I am running an experiment with 3 different factors arranged in a factorial arrangement 3x3x3 (randomized complete block design with 4 blocks). These experimental plots are also replicated spatially and temporally across 3 locations, and 3 years. Thus, there is a total of 9 siteyears (3 locations x 3 years) representing different growth environments. In order to study the effects of three fixed factors on response variable, I am using the mixed model below –
mixed.model <- lmer(rv ~ f1 + f2 + f3 + f1:f2 + f2:f3 + f3:f1 + (1|siteyear/block), data)
However, my supervisor asked if the effect of factors on response variable changes in different siteyears i.e. if there is an interaction between siteyears and factors (f1, f2, f3). I ran a simple linear model with siteyear as fixed factor (given below) to check for the interaction and found significant interaction of f1 and f2 with siteyear.
l.model <- lm (rv ~ f1 + f2 + f3 + f1:f2 + f2:f3 + f3:f1 + siteyear + siteyear:f1 + siteyear:f2 + siteyear:f3, data)

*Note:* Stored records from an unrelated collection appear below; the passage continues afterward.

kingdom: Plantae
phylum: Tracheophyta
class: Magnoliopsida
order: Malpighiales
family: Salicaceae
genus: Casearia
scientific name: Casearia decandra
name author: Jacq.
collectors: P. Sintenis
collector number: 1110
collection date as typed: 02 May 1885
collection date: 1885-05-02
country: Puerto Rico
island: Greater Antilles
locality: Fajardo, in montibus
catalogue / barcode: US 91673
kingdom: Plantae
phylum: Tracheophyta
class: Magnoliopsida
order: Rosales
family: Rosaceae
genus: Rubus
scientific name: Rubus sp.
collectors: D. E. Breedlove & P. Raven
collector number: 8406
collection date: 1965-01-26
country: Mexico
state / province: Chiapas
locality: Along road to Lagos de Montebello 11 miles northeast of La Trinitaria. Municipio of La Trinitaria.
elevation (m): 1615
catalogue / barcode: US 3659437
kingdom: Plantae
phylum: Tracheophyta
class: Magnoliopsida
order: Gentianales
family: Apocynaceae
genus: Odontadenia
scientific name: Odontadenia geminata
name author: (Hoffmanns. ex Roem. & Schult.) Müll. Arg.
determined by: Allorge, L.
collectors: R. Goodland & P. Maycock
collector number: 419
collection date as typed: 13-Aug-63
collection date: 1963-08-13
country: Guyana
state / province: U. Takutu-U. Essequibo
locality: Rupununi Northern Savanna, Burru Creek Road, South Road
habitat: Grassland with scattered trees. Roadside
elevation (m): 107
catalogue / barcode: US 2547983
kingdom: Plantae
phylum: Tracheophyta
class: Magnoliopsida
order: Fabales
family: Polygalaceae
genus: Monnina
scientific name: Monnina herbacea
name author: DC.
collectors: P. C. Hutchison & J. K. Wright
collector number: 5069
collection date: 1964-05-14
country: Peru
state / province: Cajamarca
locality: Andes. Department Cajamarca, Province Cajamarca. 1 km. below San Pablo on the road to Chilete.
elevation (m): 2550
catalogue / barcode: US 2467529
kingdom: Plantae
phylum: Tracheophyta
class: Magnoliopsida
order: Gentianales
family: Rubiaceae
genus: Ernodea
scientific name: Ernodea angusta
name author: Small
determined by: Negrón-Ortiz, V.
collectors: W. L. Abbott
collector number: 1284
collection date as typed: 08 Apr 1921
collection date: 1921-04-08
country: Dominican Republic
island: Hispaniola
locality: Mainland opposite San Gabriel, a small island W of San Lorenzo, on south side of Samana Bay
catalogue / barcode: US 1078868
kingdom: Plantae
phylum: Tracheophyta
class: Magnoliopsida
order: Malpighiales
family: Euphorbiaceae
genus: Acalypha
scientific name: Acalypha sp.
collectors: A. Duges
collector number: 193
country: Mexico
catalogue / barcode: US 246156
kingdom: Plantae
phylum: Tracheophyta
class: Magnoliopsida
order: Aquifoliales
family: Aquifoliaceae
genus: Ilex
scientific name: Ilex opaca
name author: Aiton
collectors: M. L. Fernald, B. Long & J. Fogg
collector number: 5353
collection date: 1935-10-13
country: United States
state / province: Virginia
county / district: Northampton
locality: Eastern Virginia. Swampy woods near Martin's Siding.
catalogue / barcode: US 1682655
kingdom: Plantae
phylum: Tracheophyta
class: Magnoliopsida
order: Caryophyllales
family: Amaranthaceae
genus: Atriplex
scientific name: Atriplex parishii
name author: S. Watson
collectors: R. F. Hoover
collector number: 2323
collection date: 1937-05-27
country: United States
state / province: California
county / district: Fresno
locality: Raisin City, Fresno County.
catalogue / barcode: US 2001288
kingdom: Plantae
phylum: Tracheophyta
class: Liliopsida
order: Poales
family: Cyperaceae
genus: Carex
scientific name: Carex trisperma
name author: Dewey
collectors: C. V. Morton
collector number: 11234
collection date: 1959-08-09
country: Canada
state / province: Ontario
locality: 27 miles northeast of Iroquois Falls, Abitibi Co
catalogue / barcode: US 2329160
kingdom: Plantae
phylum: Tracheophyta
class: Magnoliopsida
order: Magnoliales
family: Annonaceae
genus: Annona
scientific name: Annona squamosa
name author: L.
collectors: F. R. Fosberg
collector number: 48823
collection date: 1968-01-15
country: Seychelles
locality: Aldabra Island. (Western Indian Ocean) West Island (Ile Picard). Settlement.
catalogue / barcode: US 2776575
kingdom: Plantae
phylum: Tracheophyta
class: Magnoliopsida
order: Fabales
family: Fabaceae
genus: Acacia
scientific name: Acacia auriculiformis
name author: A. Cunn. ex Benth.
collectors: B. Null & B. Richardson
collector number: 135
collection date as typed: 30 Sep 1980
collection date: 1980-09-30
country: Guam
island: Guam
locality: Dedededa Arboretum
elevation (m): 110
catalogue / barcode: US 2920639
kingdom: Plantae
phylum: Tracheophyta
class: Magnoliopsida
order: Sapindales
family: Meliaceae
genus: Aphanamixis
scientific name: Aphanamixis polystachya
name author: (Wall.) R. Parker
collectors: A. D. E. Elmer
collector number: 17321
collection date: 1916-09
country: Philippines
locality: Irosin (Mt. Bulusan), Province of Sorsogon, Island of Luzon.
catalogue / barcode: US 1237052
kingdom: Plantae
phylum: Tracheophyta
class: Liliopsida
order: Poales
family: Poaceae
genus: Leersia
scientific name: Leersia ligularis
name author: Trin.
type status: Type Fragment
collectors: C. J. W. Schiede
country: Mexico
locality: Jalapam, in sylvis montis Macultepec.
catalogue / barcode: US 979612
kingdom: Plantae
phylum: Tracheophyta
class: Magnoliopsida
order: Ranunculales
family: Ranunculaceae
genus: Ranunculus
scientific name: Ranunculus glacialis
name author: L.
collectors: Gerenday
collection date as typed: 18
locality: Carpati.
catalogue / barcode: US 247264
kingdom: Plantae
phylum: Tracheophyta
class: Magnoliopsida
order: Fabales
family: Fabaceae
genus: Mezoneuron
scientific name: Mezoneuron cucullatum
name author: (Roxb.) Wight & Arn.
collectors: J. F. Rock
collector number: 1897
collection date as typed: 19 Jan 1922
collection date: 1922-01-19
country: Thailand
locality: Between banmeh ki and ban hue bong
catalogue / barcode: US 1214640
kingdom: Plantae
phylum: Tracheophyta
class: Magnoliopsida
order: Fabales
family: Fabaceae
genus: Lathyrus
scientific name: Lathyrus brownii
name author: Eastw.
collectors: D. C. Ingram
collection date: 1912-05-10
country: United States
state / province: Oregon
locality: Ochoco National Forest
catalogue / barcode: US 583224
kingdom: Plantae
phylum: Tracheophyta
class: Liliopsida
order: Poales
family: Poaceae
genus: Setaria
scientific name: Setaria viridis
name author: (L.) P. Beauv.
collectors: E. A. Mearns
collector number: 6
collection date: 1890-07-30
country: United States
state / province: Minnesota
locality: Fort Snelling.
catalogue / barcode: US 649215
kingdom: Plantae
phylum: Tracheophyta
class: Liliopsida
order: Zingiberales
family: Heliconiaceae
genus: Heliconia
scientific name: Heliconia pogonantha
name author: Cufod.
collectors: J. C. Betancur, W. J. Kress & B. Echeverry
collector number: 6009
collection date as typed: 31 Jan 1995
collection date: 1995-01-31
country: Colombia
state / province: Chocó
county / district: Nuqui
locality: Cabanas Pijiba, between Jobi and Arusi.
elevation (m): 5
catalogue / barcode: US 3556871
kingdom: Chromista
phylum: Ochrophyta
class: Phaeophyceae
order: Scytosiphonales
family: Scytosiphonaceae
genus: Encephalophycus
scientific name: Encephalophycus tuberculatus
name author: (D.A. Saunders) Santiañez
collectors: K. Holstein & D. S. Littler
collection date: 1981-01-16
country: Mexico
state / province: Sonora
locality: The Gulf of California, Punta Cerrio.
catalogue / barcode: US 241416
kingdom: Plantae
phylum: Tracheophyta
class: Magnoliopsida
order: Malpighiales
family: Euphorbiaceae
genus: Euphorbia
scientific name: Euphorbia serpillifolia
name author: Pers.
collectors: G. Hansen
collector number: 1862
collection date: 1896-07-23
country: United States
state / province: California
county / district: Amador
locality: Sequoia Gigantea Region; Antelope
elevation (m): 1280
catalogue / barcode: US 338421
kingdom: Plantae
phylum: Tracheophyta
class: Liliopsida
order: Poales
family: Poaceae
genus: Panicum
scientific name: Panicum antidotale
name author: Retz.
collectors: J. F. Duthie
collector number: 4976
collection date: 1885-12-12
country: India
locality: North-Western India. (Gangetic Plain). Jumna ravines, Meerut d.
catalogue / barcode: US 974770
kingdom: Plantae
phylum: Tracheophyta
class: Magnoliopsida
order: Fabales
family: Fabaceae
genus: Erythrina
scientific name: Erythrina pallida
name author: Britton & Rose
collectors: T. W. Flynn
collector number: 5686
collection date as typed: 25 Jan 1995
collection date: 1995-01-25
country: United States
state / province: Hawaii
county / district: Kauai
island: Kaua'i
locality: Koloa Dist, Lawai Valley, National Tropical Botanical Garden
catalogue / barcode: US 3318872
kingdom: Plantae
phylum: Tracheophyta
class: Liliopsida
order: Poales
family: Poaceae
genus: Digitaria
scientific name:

My main question is that is the mixed model still valid in the presence of interaction of fixed effect with random effect (siteyear)? My understanding is that, by including siteyear as random effect, the interaction is accounted for as well. Is that true, and can you please provide an explanation of how it happens? I am also wondering if there is information on such interaction in the output of mixed model, and that lm model was not required to check interaction. Thank you!